8. Holocaust Heroes Were Saved From The Bosnian Genocide
When the Germans invaded Sarajevo in 1941, the Kavilio family were sure their days were numbered. They were Jews, and the Nazis were approaching. They needed to get out.
A Muslim friend, Mustafa Hardaga, invited the Kavilios to hide out in his home and then helped them escape the country. With the help of the Hardagas, every member of the Kavilio family got out safely—except for the father, Josef Kavilio.
Josef got caught by the Germans and was put to work in a chain gang. Again, though, he was saved by the Hardagas. Mustafa’s wife Zejneba snuck him food, helped him break free, and let him hide in their house once he was loose. Then they helped him get out the country and reunite with his family.
Over 50 years later, the Hardagas were still in Sarajevo when the Bosnian War began. It soon turned into a genocide in which 8,000 Muslims were massacred.
The Hardagas likely would have died there, but Israel’s Holocaust memorial, Yad Vashem, knew about their story. As soon as the genocide began, the organization pulled strings to get the Hardagas into Israel. They returned the favor they’d given the Kavilios and saved a Muslim family from genocide.

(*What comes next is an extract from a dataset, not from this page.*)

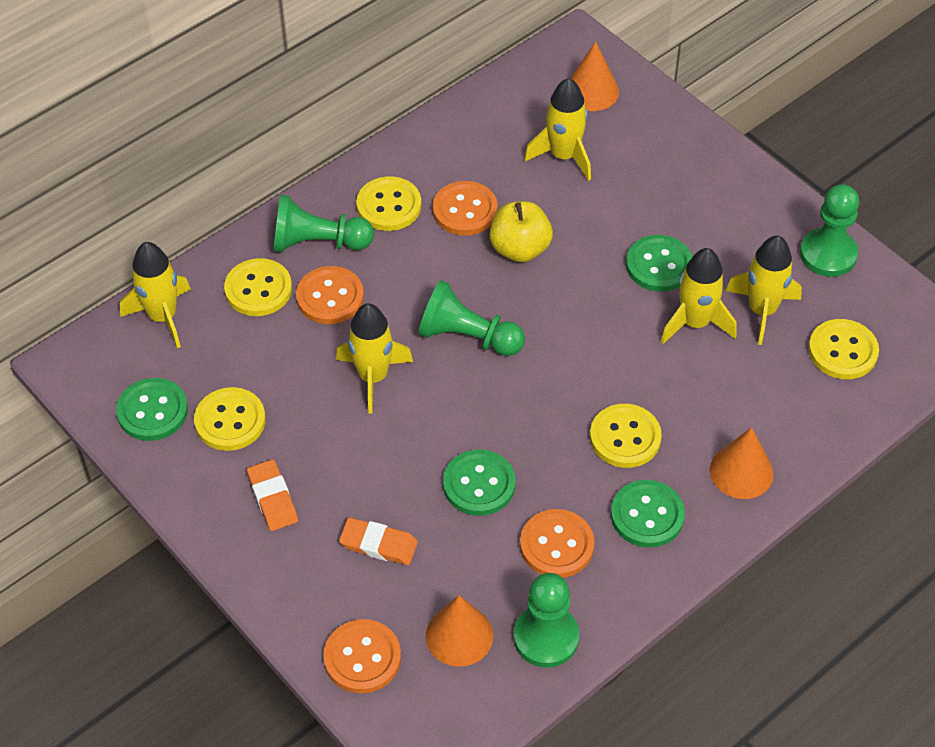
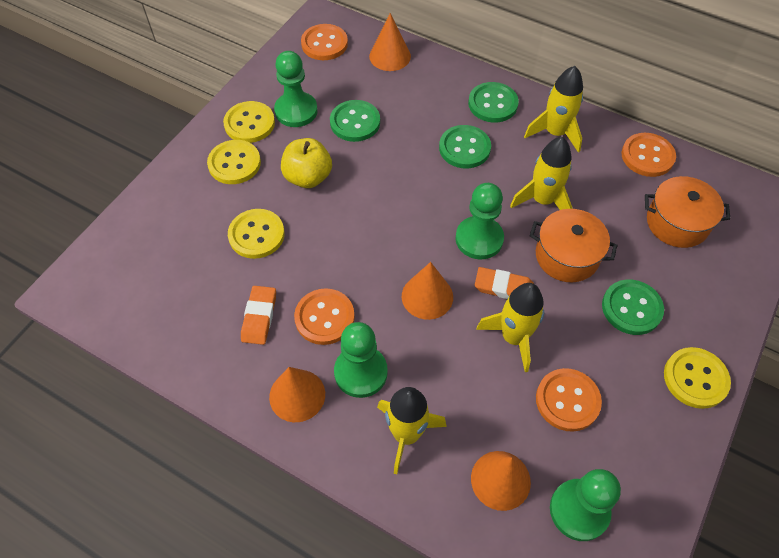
orange cone: [426,595,493,667] [570,41,619,111] [710,427,774,499] = 3 -> [269,367,325,422] [369,13,411,71] [402,262,453,320] [471,451,531,511] = 4
orange pot: none = 0 -> [530,209,618,282] [645,176,730,248] = 2
yellow button: [194,387,266,451] [224,258,292,316] [356,176,421,231] [590,404,662,468] [808,319,879,379] = 5 -> [207,140,261,184] [223,101,275,143] [228,209,285,259] [664,347,731,409] = 4
yellow rocket: [120,242,191,348] [336,303,413,414] [524,78,591,181] [661,248,737,344] [726,235,802,345] = 5 -> [377,387,447,474] [476,283,544,372] [510,137,573,210] [524,66,583,153] = 4

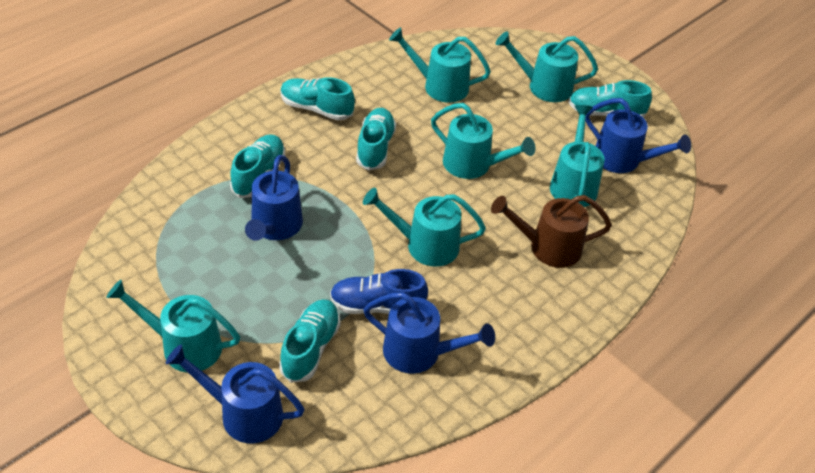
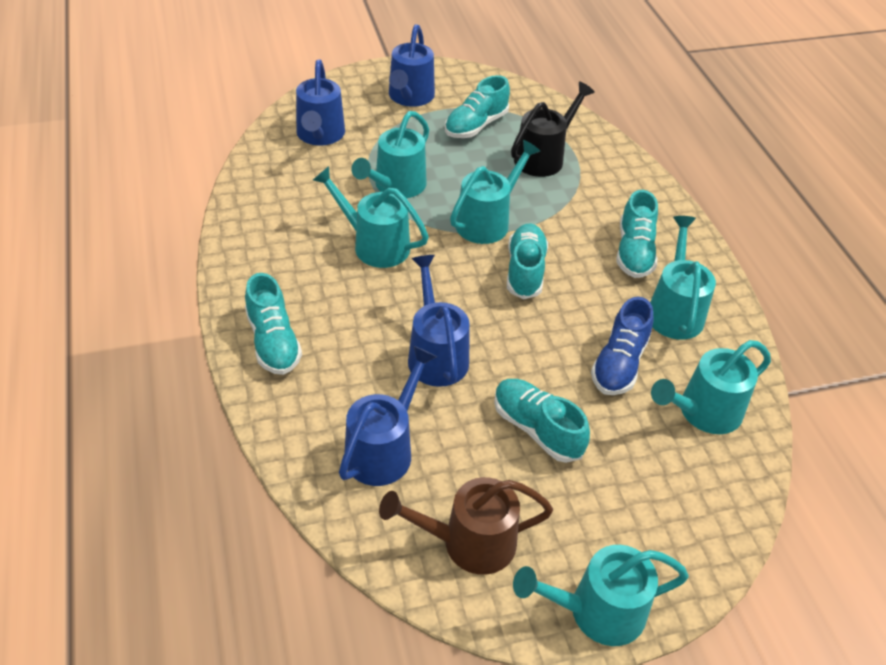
black watering can: none = 0 -> [511,82,595,177] = 1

7. A Man Survived An Undiagnosed Disease By Giving Blood
Jim Becker started donating blood because he was a dedicated Green Bay Packers fan. He couldn’t fit tickets to their games into his budget, so he justified buying them by donating blood. He donated a pint of blood every chance he got and rewarded himself for his good deed by using the money to buy tickets to an NFL game.
Donating blood, it turned out, was the only reason he lived.
In 1975, after more than 20 years of regularly donating blood, Becker found out that he had hemochromatosis, a disorder that creates a toxic buildup of iron in the organs, usually treated with bloodletting. Becker had likely had the disease for close to 20 years, but he’d been accidentally treating it the entire time by giving blood.
After his diagnosis, he was given proper treatment by medical professionals, but Becker wouldn’t have lived long enough to get diagnosed if he hadn’t given blood. He donated blood hoping it would save someone’s life—and, by chance, saved his own.